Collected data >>
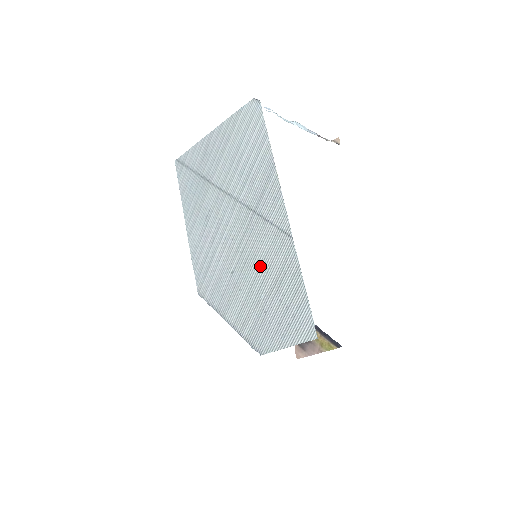
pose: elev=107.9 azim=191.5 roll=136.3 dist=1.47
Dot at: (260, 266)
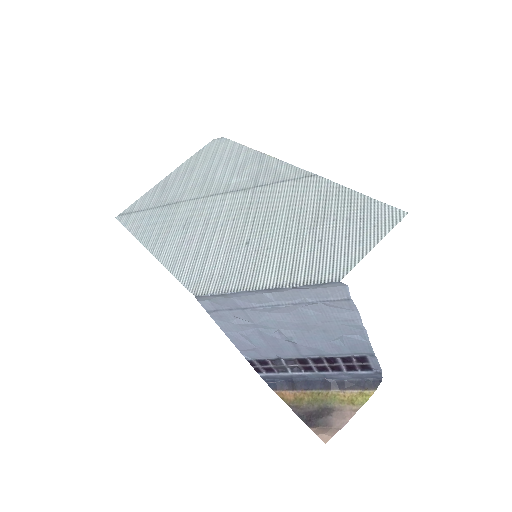
Dot at: (287, 214)
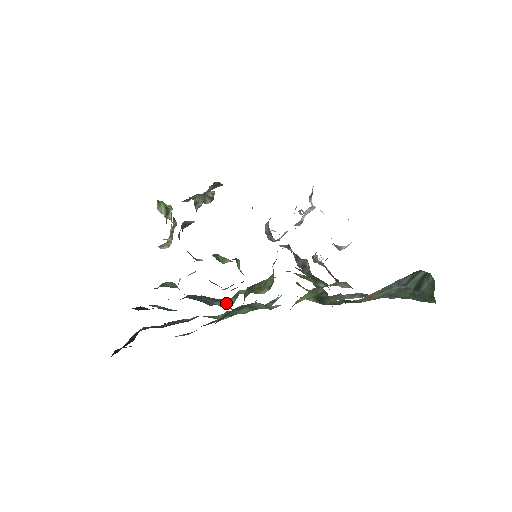
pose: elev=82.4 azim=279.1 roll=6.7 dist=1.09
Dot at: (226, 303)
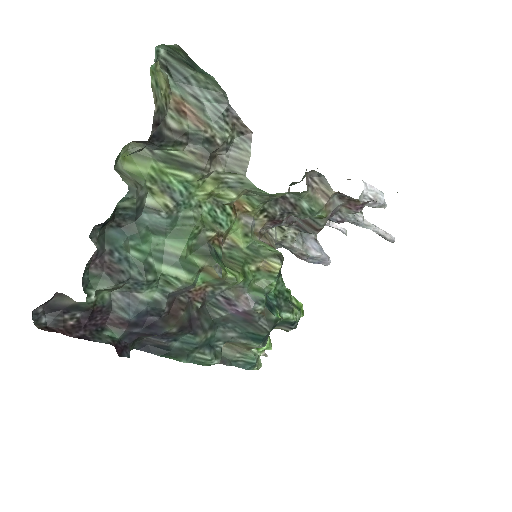
Dot at: (250, 301)
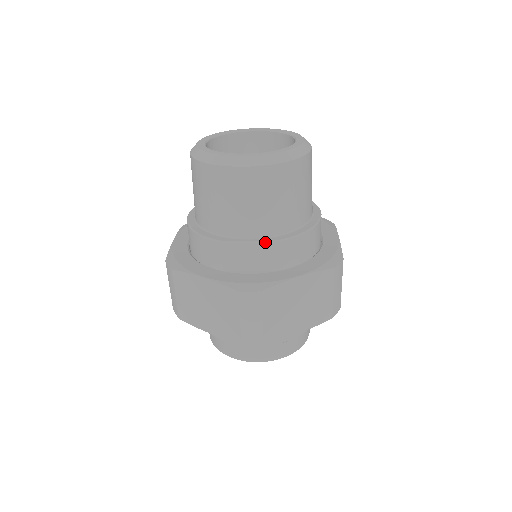
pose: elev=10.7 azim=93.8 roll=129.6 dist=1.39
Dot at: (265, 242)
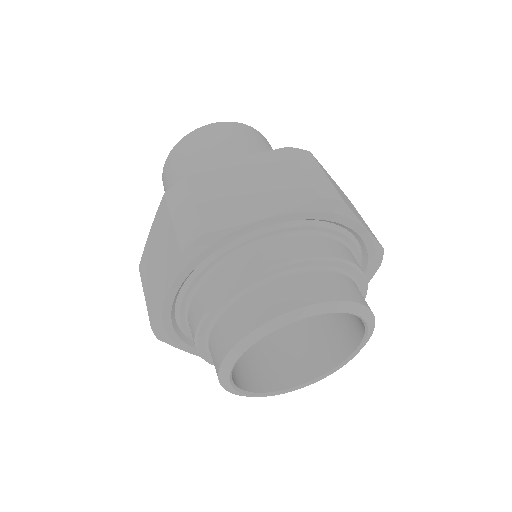
Dot at: occluded
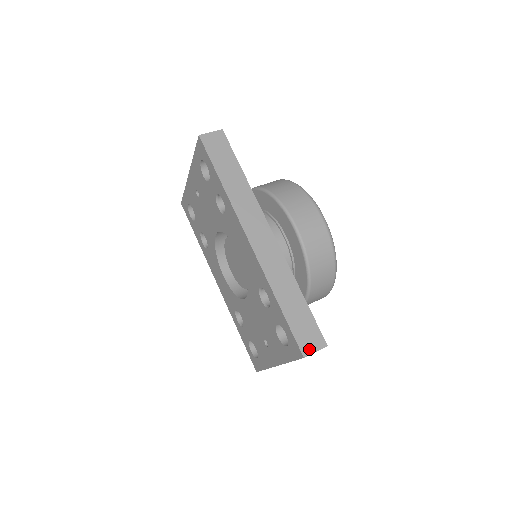
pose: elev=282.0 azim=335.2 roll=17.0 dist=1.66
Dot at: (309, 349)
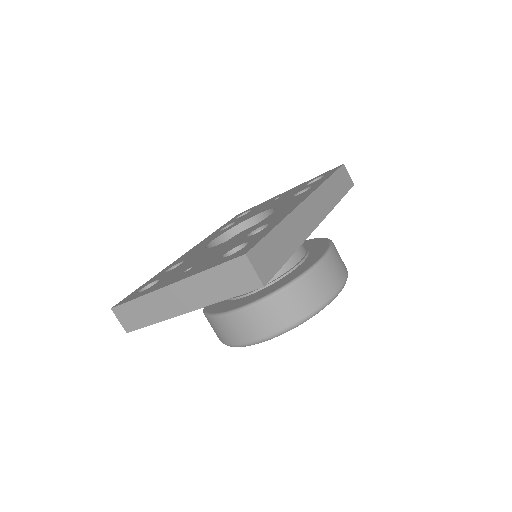
Dot at: (255, 261)
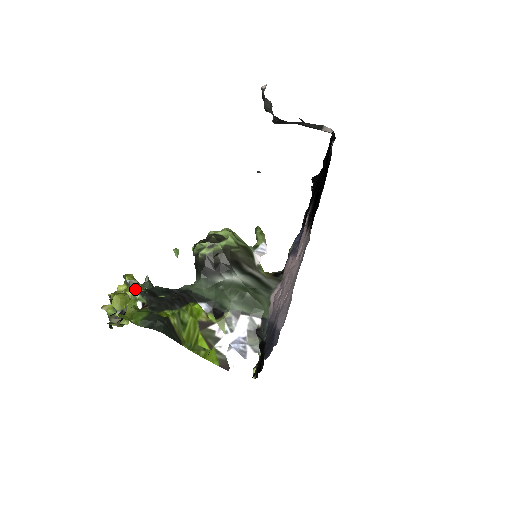
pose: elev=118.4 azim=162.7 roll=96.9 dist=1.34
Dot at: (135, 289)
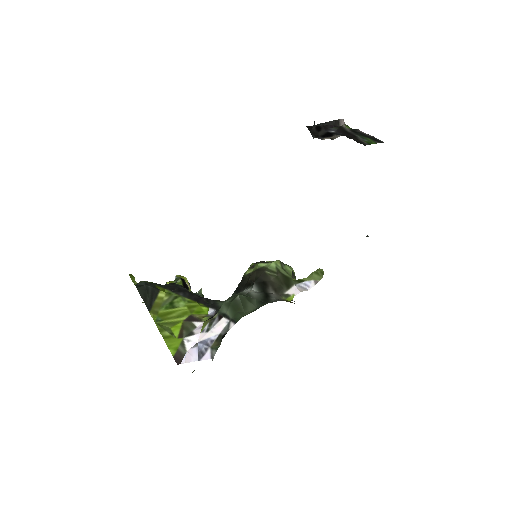
Dot at: occluded
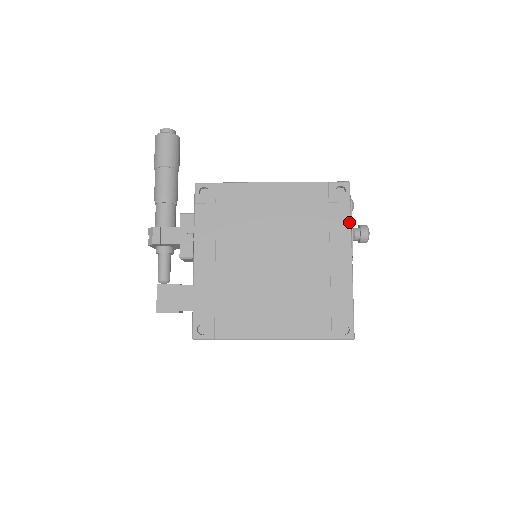
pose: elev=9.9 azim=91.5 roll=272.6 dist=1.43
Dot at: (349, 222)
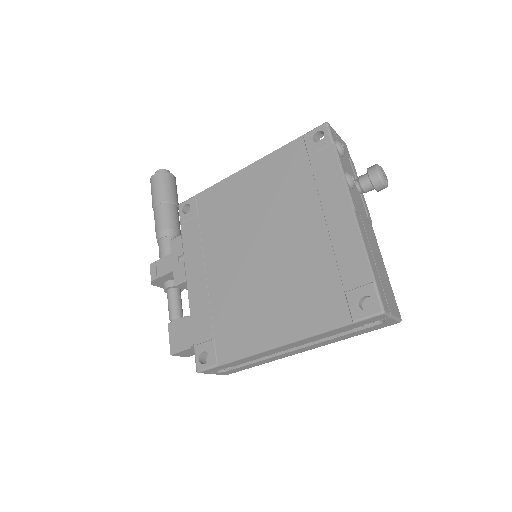
Dot at: (337, 166)
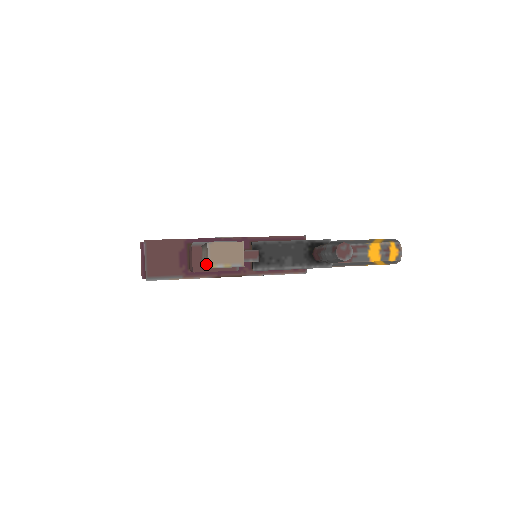
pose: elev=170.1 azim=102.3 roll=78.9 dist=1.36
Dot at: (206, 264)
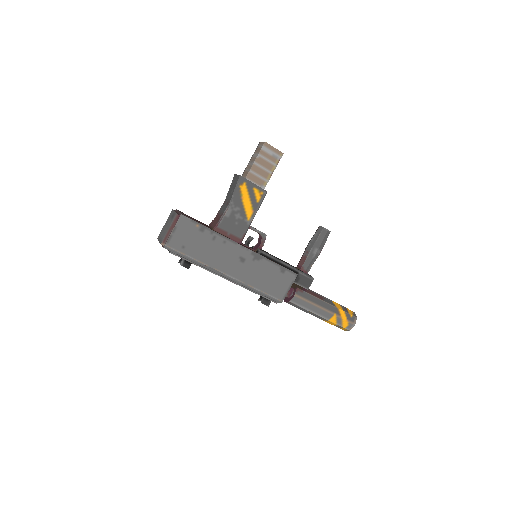
Dot at: (259, 151)
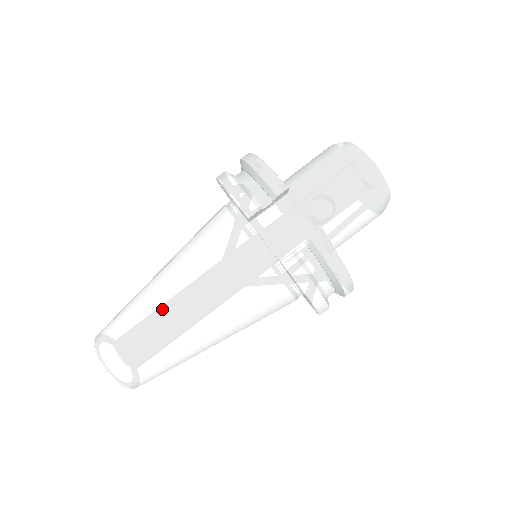
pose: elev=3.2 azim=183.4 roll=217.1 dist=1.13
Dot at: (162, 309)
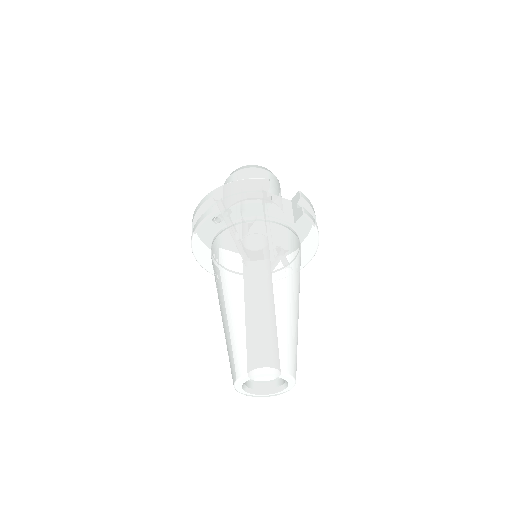
Dot at: (272, 299)
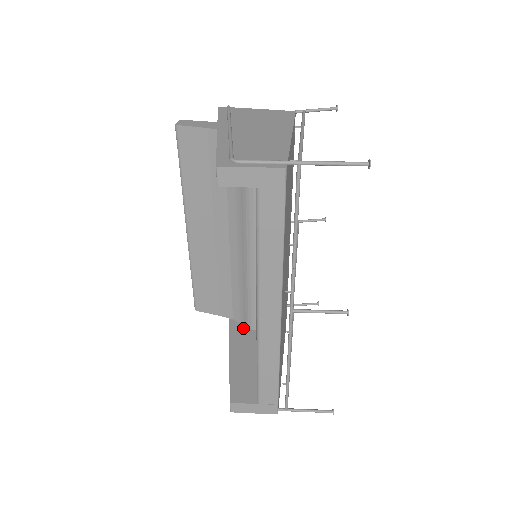
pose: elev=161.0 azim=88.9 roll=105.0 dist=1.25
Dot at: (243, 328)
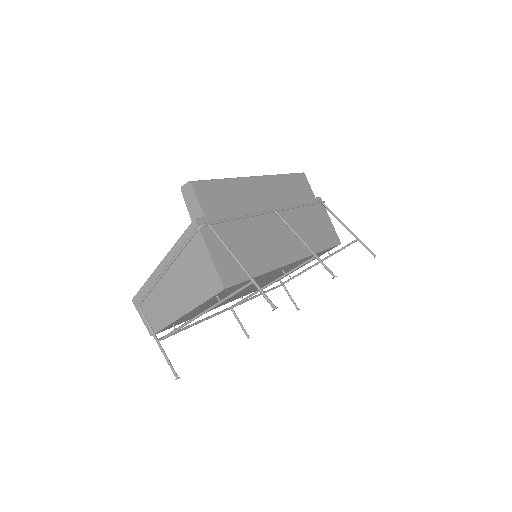
Dot at: occluded
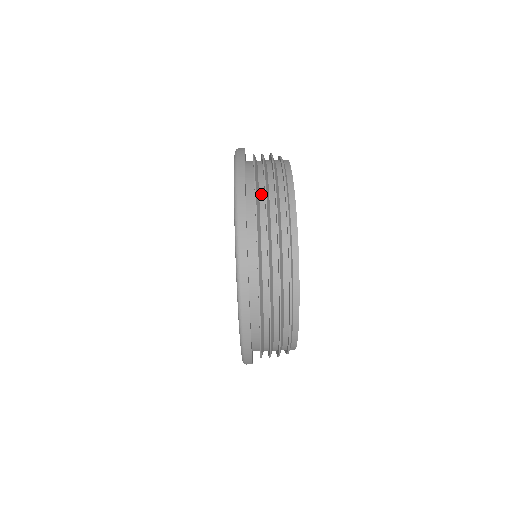
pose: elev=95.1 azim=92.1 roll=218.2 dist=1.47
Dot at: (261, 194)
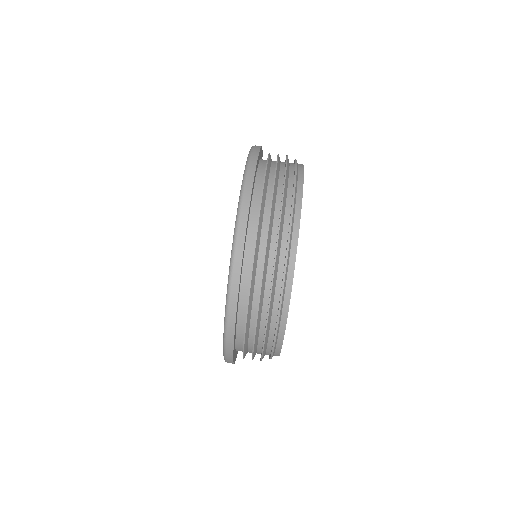
Dot at: (265, 219)
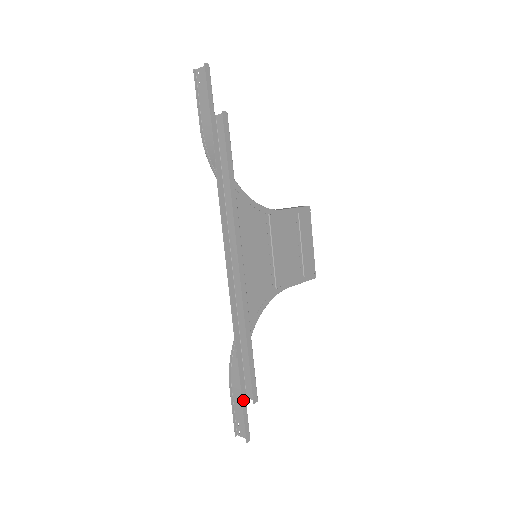
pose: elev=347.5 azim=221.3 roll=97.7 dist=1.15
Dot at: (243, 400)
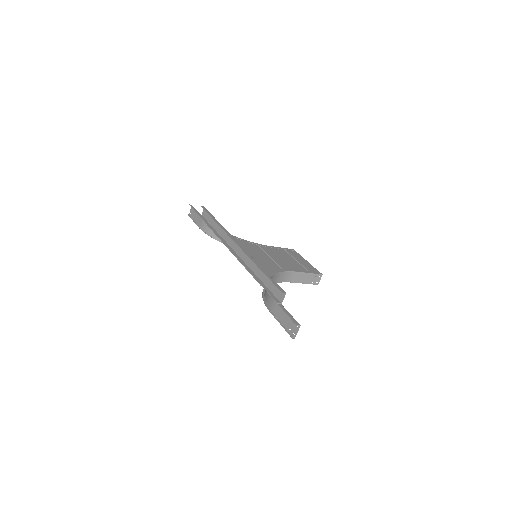
Dot at: (279, 304)
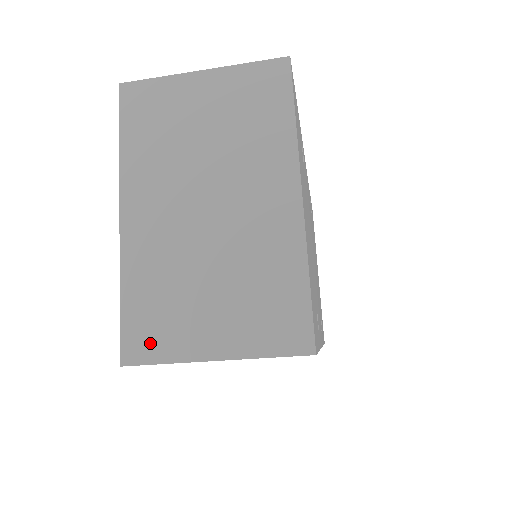
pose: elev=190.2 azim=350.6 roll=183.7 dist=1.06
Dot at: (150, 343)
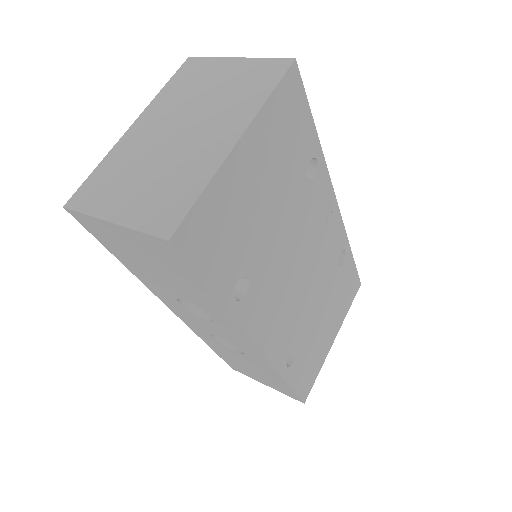
Dot at: (88, 199)
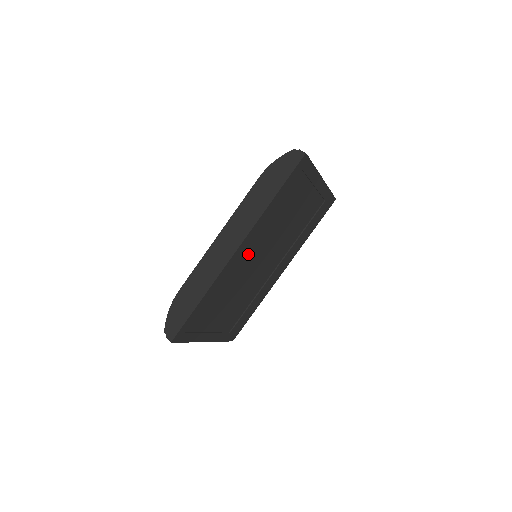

What needs to be done >> Could you transcribe these lines exactly, leaving the pictures out of your answer?

Result for this exercise >>
pose: elev=107.9 azim=191.5 roll=136.3 dist=1.47
Dot at: (260, 266)
Dot at: (287, 214)
pose: elev=82.4 azim=279.1 roll=6.7 dist=1.09
Dot at: (226, 303)
Dot at: (250, 301)
pose: elev=10.7 azim=93.8 roll=129.6 dist=1.39
Dot at: (265, 242)
Dot at: occluded
pose: elev=282.0 azim=335.2 roll=17.0 dist=1.66
Dot at: (309, 349)
Dot at: (255, 261)
pose: elev=118.4 azim=162.7 roll=96.9 dist=1.34
Dot at: (135, 289)
Dot at: occluded
pose: elev=9.9 azim=91.5 roll=272.6 dist=1.43
Dot at: (349, 222)
Dot at: (337, 166)
pose: elev=170.1 azim=102.3 roll=78.9 dist=1.36
Dot at: (206, 264)
Dot at: (259, 151)
pose: elev=3.2 azim=183.4 roll=217.1 dist=1.13
Dot at: (162, 309)
Dot at: (272, 299)
pose: elev=161.0 azim=88.9 roll=105.0 dist=1.25
Dot at: (243, 328)
Dot at: occluded
pose: elev=95.1 azim=92.1 roll=218.2 dist=1.47
Dot at: (261, 194)
Dot at: (265, 219)
pose: elev=347.5 azim=221.3 roll=97.7 dist=1.15
Dot at: (243, 400)
Dot at: (279, 304)
pose: elev=190.2 azim=350.6 roll=183.7 dist=1.06
Dot at: (150, 343)
Dot at: (88, 199)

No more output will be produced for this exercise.